| EXERCISE REQUIREMENTS |
Please report how many lines below contain "года", writing nothing except the number.

| SUPPLIED ENTRIES |
===

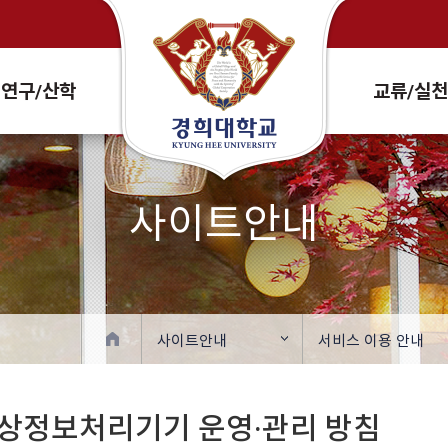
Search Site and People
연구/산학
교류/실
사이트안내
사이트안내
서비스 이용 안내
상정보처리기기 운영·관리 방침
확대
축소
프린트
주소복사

===

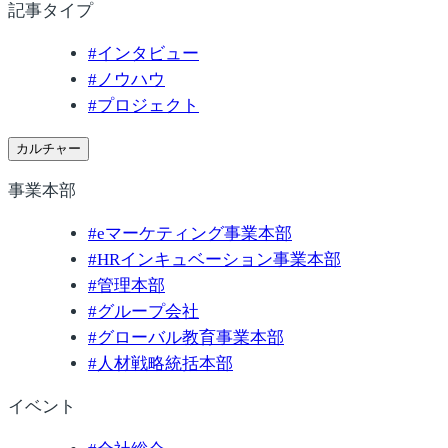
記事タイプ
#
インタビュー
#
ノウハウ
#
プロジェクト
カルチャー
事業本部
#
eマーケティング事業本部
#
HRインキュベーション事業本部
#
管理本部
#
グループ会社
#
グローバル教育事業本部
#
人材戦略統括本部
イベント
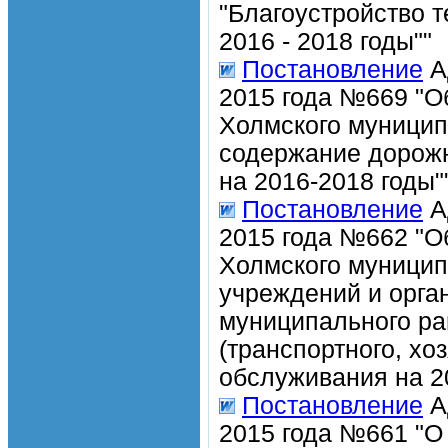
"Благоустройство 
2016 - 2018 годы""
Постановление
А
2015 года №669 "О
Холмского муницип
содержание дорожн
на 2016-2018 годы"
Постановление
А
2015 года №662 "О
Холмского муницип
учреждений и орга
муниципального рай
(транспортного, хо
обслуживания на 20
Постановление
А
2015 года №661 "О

===

| SOLUTION BELOW |
3